* Source data
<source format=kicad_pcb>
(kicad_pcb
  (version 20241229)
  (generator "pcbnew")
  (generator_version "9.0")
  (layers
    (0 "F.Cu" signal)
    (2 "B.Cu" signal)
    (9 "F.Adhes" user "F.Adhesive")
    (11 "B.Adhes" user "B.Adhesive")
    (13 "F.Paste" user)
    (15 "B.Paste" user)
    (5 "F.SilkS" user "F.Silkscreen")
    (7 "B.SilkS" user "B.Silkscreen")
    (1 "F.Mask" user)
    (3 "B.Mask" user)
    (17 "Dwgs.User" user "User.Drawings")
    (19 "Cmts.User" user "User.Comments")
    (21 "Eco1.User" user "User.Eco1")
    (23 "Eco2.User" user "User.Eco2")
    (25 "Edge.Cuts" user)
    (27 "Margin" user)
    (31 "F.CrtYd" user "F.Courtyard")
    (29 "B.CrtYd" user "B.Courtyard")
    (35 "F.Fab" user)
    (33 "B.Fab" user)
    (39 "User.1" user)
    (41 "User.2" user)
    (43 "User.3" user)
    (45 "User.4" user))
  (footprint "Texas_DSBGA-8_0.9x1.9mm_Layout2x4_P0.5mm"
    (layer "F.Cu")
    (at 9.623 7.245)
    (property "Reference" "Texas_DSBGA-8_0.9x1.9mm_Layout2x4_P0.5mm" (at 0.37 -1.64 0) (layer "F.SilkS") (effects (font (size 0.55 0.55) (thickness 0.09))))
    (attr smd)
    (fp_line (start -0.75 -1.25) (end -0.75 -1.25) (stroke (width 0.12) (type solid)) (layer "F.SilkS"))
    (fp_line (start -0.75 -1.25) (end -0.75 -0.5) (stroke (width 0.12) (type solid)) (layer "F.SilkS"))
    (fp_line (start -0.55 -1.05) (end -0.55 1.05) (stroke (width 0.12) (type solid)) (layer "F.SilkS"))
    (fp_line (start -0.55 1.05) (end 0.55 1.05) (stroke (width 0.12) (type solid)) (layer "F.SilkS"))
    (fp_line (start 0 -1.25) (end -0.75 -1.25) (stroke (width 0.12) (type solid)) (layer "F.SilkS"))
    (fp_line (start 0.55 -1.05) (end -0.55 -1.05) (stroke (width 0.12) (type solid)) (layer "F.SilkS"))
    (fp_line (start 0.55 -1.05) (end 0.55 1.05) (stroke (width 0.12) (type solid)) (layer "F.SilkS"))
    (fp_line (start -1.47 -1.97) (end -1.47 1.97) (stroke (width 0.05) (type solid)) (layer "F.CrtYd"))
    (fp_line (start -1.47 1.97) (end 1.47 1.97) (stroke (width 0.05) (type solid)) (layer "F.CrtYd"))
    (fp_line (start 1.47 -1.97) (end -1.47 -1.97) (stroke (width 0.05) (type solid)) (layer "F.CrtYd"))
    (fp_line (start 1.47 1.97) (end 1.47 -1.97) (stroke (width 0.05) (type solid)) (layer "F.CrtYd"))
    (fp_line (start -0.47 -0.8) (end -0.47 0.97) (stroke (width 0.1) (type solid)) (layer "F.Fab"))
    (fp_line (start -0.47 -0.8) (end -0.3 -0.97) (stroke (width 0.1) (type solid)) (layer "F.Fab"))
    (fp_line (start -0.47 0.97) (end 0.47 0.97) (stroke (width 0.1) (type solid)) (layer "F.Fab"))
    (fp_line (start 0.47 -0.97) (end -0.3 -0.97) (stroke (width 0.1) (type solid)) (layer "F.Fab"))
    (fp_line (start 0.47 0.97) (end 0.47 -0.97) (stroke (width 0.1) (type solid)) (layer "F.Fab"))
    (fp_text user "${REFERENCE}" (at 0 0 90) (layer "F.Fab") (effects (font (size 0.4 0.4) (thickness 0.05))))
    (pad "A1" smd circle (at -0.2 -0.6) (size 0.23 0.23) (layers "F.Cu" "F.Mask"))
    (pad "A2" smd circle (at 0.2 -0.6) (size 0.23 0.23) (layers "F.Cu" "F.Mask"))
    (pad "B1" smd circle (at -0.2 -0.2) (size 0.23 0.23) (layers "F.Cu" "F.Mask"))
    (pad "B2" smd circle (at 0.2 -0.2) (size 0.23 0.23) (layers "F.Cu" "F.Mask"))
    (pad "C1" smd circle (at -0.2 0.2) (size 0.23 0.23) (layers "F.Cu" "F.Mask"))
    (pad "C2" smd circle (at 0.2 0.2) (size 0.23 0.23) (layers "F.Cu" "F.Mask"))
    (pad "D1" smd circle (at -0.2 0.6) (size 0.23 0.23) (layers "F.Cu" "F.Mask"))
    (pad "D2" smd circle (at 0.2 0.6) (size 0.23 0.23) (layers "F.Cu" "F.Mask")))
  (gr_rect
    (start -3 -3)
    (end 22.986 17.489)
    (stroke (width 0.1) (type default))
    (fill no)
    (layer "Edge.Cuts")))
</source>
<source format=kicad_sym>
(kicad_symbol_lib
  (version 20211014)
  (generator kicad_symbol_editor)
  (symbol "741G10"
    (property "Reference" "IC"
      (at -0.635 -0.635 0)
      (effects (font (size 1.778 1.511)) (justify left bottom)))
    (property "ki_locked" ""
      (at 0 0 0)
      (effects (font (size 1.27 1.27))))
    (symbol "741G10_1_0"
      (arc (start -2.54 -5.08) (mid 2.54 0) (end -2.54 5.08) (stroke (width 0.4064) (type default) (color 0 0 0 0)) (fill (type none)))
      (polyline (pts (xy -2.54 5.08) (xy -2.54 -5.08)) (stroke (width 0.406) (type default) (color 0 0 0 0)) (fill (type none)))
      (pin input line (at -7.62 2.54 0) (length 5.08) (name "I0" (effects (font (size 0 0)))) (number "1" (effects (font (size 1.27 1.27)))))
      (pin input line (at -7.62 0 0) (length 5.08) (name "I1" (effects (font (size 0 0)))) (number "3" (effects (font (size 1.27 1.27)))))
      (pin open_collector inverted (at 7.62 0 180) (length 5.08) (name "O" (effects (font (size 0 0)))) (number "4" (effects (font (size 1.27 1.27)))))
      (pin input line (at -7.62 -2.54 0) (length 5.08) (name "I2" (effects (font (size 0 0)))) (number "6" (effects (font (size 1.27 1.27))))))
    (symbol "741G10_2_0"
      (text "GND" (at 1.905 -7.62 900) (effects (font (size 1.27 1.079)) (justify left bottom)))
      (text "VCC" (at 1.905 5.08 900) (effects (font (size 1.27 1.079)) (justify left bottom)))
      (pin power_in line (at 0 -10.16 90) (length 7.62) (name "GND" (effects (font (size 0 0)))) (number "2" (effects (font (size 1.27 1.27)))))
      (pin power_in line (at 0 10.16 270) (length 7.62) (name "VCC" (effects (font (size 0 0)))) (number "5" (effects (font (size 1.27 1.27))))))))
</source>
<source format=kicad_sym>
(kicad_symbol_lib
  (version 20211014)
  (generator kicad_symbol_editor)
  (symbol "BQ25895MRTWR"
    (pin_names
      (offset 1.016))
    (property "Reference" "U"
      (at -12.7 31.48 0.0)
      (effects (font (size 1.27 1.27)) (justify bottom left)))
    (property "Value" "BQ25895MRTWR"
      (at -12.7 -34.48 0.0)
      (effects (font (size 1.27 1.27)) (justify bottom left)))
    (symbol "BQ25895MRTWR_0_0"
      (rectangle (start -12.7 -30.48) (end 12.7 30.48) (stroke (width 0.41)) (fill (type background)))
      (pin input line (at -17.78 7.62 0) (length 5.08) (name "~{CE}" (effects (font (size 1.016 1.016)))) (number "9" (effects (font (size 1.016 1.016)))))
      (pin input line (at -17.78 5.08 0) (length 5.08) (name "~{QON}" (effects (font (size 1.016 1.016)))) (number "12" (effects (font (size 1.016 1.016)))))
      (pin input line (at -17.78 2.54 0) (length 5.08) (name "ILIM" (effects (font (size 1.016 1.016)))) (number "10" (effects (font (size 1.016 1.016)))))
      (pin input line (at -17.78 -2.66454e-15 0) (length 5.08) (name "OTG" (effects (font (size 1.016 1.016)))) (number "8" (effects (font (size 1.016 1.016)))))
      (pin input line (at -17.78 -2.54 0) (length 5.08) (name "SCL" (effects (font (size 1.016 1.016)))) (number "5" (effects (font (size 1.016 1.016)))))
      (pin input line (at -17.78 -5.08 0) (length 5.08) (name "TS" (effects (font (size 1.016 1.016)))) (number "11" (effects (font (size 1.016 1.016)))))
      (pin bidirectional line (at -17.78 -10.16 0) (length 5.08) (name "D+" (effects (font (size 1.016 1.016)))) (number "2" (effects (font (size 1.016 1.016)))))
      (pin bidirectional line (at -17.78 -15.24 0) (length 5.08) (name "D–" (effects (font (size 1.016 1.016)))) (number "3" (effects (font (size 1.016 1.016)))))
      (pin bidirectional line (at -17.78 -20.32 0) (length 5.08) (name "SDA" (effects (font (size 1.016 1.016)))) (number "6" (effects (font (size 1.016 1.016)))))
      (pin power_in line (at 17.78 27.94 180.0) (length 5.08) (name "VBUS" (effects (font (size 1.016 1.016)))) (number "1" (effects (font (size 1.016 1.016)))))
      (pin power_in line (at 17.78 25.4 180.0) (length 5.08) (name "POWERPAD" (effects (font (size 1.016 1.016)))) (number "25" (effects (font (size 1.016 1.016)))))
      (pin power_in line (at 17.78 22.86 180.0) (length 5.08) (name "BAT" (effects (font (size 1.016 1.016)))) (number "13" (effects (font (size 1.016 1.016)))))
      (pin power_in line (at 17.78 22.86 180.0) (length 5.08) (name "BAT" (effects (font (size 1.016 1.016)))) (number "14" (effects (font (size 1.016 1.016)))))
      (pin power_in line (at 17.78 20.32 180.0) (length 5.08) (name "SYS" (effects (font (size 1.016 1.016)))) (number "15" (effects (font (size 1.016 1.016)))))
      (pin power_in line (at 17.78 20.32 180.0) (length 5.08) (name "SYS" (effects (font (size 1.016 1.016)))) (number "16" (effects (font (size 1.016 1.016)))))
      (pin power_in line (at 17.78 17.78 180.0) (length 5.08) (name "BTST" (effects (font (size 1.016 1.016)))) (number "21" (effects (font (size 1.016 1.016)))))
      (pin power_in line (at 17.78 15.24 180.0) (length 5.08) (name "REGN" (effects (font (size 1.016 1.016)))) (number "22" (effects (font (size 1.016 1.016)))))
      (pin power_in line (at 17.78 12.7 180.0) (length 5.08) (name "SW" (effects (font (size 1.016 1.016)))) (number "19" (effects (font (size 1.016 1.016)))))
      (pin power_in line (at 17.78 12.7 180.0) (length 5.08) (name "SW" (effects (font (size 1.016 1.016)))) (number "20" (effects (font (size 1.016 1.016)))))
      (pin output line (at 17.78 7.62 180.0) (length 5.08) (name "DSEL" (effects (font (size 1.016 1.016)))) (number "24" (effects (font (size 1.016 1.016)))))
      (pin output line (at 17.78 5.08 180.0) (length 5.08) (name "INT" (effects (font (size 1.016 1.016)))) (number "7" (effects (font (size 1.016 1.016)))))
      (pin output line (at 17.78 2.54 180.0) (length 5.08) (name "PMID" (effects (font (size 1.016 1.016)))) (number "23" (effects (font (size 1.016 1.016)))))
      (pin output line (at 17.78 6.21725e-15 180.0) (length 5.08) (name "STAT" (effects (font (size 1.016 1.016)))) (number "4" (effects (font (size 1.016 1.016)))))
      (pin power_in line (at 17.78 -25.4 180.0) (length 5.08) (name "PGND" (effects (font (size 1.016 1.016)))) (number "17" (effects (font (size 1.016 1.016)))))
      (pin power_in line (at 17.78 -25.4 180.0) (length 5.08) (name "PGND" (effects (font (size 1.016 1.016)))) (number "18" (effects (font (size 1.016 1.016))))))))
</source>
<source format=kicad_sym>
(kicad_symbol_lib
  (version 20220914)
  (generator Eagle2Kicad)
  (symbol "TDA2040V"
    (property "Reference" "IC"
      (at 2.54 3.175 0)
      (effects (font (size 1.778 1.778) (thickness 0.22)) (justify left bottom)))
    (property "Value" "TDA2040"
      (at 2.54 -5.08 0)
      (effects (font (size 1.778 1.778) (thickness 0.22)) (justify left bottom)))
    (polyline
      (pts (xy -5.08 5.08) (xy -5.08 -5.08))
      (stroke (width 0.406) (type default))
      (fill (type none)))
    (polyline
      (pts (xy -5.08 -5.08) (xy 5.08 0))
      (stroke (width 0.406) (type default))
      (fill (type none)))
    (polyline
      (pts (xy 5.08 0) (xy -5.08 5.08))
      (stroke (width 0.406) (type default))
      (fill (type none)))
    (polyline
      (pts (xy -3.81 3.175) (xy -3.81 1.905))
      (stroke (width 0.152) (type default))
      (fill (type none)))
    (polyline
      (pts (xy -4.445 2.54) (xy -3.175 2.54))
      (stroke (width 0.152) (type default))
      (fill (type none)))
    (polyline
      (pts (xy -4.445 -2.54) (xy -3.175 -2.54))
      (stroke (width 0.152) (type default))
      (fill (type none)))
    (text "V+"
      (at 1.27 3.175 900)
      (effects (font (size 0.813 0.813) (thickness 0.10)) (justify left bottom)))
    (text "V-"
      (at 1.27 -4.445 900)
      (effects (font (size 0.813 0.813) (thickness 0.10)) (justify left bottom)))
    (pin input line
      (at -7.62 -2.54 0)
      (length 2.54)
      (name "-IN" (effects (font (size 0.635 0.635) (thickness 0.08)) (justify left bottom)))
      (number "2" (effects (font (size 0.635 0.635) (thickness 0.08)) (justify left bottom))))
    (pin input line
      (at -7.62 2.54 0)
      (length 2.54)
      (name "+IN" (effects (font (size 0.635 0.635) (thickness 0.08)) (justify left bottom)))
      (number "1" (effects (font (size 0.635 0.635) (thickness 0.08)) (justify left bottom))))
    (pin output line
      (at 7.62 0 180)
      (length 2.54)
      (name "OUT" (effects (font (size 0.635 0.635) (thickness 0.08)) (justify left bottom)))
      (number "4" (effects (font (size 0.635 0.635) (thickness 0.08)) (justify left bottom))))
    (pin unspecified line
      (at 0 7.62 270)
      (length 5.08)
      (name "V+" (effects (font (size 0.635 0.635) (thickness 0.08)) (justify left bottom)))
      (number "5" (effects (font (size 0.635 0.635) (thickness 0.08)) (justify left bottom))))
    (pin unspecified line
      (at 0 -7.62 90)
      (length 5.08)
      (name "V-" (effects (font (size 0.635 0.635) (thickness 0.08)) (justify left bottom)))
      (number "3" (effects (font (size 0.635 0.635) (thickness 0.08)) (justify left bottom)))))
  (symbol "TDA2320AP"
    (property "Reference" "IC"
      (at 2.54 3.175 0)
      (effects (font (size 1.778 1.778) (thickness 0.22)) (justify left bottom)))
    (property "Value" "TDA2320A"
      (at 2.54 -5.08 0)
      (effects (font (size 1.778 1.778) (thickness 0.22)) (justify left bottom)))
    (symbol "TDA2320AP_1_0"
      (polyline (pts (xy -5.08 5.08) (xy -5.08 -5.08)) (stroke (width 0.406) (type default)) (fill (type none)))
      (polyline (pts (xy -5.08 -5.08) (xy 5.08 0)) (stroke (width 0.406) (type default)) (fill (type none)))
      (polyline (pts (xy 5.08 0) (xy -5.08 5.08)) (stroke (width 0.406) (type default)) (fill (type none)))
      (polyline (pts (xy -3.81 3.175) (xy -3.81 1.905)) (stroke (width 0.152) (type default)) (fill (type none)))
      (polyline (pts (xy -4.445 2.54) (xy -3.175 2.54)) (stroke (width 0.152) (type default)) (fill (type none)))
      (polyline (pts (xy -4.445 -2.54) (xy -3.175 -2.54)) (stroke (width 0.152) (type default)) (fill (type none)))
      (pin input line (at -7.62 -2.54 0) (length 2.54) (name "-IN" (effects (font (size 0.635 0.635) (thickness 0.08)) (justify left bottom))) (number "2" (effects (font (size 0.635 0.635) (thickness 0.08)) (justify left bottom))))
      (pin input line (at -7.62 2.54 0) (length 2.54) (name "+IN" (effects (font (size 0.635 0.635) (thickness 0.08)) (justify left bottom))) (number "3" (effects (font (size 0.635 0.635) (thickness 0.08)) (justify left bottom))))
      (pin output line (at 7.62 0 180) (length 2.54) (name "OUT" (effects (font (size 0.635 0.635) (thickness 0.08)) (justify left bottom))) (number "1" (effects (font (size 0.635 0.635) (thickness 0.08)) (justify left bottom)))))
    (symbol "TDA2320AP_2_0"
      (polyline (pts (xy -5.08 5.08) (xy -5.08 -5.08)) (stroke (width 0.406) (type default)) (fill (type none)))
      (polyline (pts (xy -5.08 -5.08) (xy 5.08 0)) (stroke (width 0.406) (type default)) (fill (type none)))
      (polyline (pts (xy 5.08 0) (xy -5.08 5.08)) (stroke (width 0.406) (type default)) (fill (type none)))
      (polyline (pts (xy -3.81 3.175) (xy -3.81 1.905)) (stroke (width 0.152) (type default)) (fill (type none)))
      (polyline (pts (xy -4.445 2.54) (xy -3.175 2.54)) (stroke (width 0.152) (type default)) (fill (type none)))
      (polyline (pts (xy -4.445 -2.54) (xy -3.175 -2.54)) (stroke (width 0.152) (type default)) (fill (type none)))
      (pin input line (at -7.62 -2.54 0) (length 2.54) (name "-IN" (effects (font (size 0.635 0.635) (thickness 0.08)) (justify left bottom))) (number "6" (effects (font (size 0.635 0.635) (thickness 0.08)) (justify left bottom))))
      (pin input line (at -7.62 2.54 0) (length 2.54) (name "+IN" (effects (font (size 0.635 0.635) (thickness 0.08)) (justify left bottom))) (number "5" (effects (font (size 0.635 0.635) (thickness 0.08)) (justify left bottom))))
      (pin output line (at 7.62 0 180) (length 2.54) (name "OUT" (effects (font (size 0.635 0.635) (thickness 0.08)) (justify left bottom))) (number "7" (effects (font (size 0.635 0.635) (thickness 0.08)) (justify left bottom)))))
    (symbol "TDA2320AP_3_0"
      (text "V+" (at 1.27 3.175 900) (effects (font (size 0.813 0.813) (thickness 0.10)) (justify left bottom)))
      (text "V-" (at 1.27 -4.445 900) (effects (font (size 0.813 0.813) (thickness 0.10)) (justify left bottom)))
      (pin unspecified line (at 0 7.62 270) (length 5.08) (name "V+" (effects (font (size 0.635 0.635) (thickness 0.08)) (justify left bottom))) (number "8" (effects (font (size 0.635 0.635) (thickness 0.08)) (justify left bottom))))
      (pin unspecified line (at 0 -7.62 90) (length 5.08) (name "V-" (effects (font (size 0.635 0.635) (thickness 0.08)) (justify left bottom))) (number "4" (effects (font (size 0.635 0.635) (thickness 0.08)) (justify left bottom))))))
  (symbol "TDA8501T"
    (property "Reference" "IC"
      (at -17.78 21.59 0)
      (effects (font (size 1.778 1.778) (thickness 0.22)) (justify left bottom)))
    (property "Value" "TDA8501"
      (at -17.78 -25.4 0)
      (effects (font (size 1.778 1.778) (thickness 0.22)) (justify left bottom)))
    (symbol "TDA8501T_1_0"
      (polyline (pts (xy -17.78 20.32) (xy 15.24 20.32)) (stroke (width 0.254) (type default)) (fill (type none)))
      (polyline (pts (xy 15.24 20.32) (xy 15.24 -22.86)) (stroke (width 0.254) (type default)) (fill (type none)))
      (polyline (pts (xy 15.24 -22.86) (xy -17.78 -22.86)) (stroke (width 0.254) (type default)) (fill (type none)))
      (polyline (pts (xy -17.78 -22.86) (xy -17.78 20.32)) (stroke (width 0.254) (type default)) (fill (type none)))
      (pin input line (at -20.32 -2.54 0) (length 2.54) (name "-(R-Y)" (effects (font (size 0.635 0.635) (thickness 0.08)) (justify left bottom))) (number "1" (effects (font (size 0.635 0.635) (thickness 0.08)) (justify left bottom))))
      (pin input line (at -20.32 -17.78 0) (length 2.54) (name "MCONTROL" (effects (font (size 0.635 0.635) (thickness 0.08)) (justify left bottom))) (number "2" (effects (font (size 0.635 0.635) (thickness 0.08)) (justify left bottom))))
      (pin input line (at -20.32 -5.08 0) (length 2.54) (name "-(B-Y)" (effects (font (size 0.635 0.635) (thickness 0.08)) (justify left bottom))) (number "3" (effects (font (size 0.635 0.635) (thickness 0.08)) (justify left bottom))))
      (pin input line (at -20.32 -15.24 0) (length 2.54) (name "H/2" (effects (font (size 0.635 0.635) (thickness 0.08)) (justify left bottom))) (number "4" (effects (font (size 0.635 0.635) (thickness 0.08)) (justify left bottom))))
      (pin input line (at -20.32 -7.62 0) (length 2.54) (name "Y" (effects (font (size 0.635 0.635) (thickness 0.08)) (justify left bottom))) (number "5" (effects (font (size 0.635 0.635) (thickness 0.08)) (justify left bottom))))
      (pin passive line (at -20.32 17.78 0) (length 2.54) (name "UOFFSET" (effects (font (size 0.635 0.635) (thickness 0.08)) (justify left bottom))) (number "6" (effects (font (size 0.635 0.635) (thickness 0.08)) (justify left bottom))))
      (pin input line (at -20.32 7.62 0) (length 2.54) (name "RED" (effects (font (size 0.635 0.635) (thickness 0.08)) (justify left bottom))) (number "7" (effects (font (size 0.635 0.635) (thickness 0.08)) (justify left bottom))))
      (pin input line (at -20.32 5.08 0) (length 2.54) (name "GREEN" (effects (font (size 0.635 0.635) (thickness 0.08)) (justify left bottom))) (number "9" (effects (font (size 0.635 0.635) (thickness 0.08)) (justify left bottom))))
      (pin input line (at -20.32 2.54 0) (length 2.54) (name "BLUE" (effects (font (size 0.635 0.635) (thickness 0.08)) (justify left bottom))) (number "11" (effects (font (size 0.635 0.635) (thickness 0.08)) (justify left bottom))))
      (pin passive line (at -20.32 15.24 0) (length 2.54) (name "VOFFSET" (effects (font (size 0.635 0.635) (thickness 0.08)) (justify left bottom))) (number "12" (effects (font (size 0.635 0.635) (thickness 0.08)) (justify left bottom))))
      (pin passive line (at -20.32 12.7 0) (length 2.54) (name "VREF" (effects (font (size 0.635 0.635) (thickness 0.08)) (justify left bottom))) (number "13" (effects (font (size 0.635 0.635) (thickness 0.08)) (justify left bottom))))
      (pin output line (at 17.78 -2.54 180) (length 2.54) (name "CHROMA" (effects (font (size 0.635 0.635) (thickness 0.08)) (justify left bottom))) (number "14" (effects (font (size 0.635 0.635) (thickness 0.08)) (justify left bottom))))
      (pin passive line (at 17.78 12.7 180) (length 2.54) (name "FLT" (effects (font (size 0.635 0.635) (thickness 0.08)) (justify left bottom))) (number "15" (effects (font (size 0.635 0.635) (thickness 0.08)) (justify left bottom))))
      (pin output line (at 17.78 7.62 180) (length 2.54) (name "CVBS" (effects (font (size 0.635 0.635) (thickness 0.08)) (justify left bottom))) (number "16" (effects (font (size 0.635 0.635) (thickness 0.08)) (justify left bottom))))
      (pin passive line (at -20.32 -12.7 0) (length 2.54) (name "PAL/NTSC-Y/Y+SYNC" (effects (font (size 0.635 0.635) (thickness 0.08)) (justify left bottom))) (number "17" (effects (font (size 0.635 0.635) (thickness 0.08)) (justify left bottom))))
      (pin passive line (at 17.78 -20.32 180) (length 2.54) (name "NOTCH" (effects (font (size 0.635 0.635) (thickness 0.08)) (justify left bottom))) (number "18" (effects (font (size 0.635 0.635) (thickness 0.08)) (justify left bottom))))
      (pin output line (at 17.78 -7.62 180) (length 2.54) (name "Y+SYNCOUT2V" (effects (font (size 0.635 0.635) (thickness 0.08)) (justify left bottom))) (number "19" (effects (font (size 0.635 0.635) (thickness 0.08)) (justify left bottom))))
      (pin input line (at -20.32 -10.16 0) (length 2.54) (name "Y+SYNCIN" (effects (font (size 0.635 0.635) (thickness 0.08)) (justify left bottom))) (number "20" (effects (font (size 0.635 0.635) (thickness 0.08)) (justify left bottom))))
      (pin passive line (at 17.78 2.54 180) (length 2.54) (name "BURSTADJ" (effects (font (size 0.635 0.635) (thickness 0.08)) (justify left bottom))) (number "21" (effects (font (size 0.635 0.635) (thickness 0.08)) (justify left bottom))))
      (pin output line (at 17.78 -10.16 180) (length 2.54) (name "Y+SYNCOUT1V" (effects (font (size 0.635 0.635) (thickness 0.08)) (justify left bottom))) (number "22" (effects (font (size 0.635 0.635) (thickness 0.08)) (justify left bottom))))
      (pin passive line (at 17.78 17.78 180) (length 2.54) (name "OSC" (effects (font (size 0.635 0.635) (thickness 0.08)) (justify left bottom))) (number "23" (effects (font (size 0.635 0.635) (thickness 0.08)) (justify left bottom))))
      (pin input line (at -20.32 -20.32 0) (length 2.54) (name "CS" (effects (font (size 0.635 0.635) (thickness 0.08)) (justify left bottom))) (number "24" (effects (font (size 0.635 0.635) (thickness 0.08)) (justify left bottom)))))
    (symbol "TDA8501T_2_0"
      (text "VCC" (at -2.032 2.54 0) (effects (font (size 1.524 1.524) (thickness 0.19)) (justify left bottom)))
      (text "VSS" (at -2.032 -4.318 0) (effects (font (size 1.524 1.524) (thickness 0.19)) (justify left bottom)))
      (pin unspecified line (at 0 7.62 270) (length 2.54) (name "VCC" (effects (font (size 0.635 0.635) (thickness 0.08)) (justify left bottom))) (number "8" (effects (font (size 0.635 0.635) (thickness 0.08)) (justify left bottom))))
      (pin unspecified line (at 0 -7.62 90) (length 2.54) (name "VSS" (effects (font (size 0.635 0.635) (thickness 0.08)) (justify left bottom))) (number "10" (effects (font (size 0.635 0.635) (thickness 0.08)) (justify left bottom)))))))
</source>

* Exercise brief
There is a run of lines above from the one with "(pin input line (at -20.32 -15.24" to the one with "(pin input line (at -20.32 -7.62"; print exactly that run, both ends included, and nothing else.

* Answer below
      (pin input line (at -20.32 -15.24 0) (length 2.54) (name "H/2" (effects (font (size 0.635 0.635) (thickness 0.08)) (justify left bottom))) (number "4" (effects (font (size 0.635 0.635) (thickness 0.08)) (justify left bottom))))
      (pin input line (at -20.32 -7.62 0) (length 2.54) (name "Y" (effects (font (size 0.635 0.635) (thickness 0.08)) (justify left bottom))) (number "5" (effects (font (size 0.635 0.635) (thickness 0.08)) (justify left bottom))))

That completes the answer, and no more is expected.